## DATASET
********
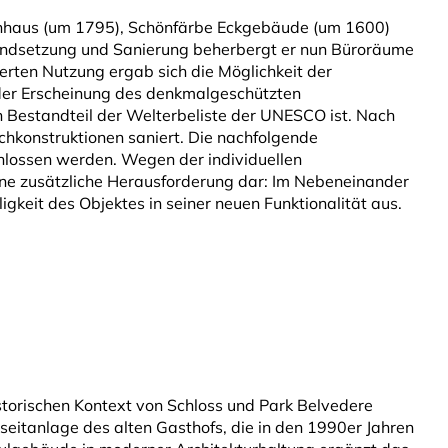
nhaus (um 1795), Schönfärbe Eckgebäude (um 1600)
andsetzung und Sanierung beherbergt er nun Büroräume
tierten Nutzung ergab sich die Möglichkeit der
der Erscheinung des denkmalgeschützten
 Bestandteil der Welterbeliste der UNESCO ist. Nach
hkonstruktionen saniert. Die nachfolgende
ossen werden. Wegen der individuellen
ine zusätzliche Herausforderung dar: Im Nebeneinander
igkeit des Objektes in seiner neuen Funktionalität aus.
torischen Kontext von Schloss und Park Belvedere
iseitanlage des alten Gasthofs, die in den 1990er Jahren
********
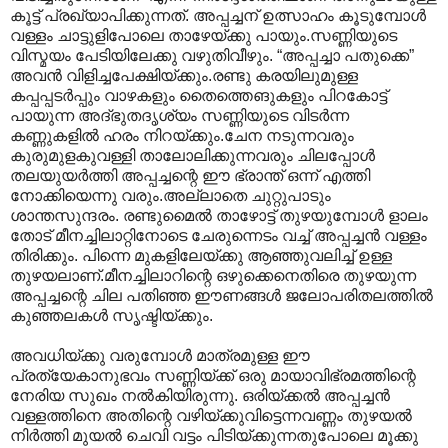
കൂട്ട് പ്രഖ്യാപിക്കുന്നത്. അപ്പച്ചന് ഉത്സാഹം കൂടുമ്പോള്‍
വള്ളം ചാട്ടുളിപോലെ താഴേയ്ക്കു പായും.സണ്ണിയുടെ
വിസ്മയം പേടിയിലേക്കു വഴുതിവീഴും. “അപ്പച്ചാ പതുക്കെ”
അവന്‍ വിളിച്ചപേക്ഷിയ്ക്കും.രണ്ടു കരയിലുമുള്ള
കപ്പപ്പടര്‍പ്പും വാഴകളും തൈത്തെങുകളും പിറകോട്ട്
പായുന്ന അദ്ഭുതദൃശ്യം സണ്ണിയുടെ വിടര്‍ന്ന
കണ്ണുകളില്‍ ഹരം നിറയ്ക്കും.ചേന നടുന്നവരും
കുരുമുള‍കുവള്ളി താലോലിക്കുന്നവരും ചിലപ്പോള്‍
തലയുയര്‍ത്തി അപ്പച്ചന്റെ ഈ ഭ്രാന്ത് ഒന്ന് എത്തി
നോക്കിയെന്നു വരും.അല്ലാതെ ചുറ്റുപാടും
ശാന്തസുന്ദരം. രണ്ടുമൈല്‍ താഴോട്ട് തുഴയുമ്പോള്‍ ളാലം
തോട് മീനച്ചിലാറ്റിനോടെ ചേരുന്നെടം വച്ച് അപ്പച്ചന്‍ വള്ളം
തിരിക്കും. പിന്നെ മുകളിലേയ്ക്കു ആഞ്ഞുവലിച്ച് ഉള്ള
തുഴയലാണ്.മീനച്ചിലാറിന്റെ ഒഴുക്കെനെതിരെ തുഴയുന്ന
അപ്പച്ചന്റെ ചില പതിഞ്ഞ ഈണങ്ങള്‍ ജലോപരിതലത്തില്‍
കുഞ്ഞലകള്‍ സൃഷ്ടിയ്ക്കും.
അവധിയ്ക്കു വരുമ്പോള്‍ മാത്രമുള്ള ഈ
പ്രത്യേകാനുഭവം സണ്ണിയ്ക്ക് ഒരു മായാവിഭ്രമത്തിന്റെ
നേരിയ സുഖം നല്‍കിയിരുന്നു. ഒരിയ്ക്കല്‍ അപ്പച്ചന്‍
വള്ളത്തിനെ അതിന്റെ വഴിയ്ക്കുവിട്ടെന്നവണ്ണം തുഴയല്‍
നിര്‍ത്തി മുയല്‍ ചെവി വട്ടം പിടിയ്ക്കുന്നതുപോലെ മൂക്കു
********
## ACTIVITY
Retype the portion of the data above that starts on the line with "തലയുയര്‍ത്തി അപ്പച്ചന്റെ ഈ" and finishes on the line with "വള്ളത്തിനെ അതിന്റെ വഴിയ്ക്കുവിട്ടെന്നവണ്ണം", including both of those lines.

## WRITTEN ANSWER
തലയുയര്‍ത്തി അപ്പച്ചന്റെ ഈ ഭ്രാന്ത് ഒന്ന് എത്തി
നോക്കിയെന്നു വരും.അല്ലാതെ ചുറ്റുപാടും
ശാന്തസുന്ദരം. രണ്ടുമൈല്‍ താഴോട്ട് തുഴയുമ്പോള്‍ ളാലം
തോട് മീനച്ചിലാറ്റിനോടെ ചേരുന്നെടം വച്ച് അപ്പച്ചന്‍ വള്ളം
തിരിക്കും. പിന്നെ മുകളിലേയ്ക്കു ആഞ്ഞുവലിച്ച് ഉള്ള
തുഴയലാണ്.മീനച്ചിലാറിന്റെ ഒഴുക്കെനെതിരെ തുഴയുന്ന
അപ്പച്ചന്റെ ചില പതിഞ്ഞ ഈണങ്ങള്‍ ജലോപരിതലത്തില്‍
കുഞ്ഞലകള്‍ സൃഷ്ടിയ്ക്കും.
അവധിയ്ക്കു വരുമ്പോള്‍ മാത്രമുള്ള ഈ
പ്രത്യേകാനുഭവം സണ്ണിയ്ക്ക് ഒരു മായാവിഭ്രമത്തിന്റെ
നേരിയ സുഖം നല്‍കിയിരുന്നു. ഒരിയ്ക്കല്‍ അപ്പച്ചന്‍
വള്ളത്തിനെ അതിന്റെ വഴിയ്ക്കുവിട്ടെന്നവണ്ണം തുഴയല്‍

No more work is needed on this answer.